J Dent Res. 2018 Feb;97(2):201-208. doi: 10.1177/0022034517729998. Epub 2017 Sep 11.
In vitro models that closely mimic human host-microbiome interactions can be a powerful screening tool for antimicrobials and will hold great potential for drug validation and discovery. The aim of this study was to develop an organotypic oral mucosa model that could be exposed to in vitro cultured commensal and pathogenic biofilms in a standardized and scalable manner. The oral mucosa model consisted of a tissue-engineered human gingiva equivalent containing a multilayered differentiated gingiva epithelium (keratinocytes) grown on a collagen hydrogel, containing gingiva fibroblasts, which represented the lamina propria. Keratinocyte and fibroblast telomerase reverse transcriptase-immortalized cell lines were used to overcome the limitations of isolating cells from small biopsies when scalable culture experiments were required. The oral biofilms were grown under defined conditions from human saliva to represent 3 distinct phenotypes: commensal, gingivitis, and cariogenic. The in vitro grown biofilms contained physiologic numbers of bacterial species, averaging >70 operational taxonomic units, including 20 differentiating operational taxonomic units. When the biofilms were applied topically to the gingiva equivalents for 24 h, the gingiva epithelium increased its expression of elafin, a protease inhibitor and antimicrobial protein. This increased elafin expression was observed as a response to all 3 biofilm types, commensal as well as pathogenic (gingivitis and cariogenic). Biofilm exposure also increased secretion of the antimicrobial cytokine CCL20 and inflammatory cytokines IL-6, CXCL8, and CCL2 from gingiva equivalents. This inflammatory response was far greater after commensal biofilm exposure than after pathogenic biofilm exposure. These results show that pathogenic oral biofilms have early immune evasion properties as compared with commensal oral biofilms.
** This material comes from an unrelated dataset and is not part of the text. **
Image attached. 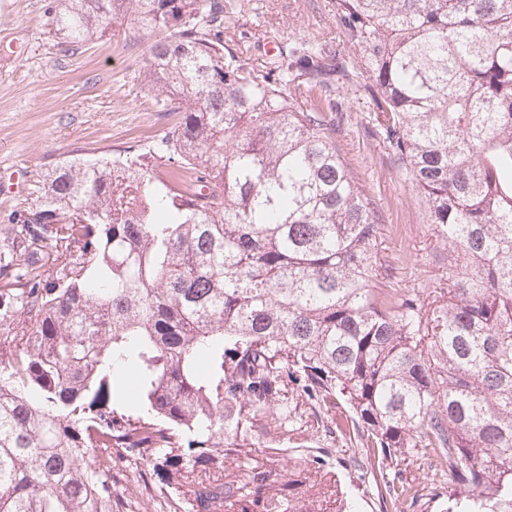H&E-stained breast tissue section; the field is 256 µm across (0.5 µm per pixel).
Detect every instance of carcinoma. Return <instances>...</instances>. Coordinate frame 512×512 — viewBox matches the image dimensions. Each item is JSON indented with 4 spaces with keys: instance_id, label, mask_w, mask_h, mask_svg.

The novel host-microbiome model provides an ideal tool for future investigations of gingiva responses to commensal and pathogenic biofilms and for testing novel therapeutics.
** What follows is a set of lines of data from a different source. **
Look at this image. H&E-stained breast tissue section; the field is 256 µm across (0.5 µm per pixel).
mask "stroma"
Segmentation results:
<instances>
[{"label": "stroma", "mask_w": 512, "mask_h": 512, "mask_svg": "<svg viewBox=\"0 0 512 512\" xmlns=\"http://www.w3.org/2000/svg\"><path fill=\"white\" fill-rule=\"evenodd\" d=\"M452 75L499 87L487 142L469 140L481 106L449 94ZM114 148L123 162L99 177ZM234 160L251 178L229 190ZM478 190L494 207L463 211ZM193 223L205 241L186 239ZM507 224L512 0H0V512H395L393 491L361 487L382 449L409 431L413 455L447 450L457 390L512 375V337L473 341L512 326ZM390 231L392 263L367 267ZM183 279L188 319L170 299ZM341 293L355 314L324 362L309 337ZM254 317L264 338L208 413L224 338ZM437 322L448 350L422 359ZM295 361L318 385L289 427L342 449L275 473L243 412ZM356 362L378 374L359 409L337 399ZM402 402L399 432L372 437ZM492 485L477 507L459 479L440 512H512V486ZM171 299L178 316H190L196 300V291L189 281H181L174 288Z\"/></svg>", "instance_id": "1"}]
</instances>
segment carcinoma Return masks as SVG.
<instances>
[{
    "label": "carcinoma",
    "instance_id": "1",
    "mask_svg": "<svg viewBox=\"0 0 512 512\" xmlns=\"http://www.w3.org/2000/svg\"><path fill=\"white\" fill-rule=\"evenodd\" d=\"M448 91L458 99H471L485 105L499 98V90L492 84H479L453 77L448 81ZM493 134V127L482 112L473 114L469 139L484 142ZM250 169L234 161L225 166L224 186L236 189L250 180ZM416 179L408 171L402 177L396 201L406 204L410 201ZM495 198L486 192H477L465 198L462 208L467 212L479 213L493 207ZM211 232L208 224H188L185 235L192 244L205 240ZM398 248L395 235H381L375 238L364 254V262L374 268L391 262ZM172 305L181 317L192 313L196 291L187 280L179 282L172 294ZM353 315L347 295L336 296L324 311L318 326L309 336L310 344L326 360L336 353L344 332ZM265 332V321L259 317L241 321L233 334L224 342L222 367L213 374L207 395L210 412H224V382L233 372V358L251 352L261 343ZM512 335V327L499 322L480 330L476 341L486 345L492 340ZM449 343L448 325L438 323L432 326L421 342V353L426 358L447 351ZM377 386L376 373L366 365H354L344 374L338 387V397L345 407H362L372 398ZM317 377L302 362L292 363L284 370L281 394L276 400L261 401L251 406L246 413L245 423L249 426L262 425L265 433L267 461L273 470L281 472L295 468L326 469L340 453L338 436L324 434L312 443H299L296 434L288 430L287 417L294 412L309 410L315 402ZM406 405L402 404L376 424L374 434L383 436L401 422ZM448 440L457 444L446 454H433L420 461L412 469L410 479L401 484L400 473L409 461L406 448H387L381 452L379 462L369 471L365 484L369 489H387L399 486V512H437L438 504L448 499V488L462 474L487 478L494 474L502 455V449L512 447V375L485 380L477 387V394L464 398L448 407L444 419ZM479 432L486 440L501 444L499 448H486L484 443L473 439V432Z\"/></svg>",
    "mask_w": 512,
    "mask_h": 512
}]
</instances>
在体外模拟人体宿主-微生物相互作用的模型可以成为筛选抗菌药物的有力工具,并在药物验证和发现方面具有巨大的潜力。本研究的目的是开发一种器官型口腔黏膜模型,能够以标准化和可扩展的方式暴露于体外培养的共生和致病性生物膜。口腔黏膜模型由组织工程化的人牙龈等效物组成,其中包含在含有牙龈成纤维细胞的胶原水凝胶上生长的多层分化的牙龈上皮(角蛋白细胞),代表固有层。角蛋白细胞和成纤维细胞端粒酶逆转录酶永生化细胞系的使用克服了需要可扩展培养实验时从小活检中分离细胞的局限性。口腔生物膜在定义的条件下从人唾液中生长,以代表 3 种不同表型:共生、牙龈炎和致龋。体外生长的生物膜含有生理数量的细菌物种,平均 >70 个操作分类单位,包括 20 个区分操作分类单位。当生物膜在 24 小时内局部应用于牙龈等效物时,牙龈上皮增加其弹性蛋白酶抑制剂和抗菌蛋白 elafin 的表达。观察到这种 elafin 表达的增加是对所有 3 种生物膜类型(共生和致病(牙龈炎和致龋))的反应。生物膜暴露还增加了从牙龈等效物分泌抗菌细胞因子 CCL20 和炎症细胞因子 IL-6、CXCL8 和 CCL2。与致病性生物膜暴露相比,共生生物膜暴露后的炎症反应要大得多。这些结果表明,与共生口腔生物膜相比,致病性口腔生物膜具有早期的免疫逃避特性。新型宿主-微生物模型为未来研究牙龈对共生和致病性生物膜的反应以及测试新型治疗方法提供了理想的工具。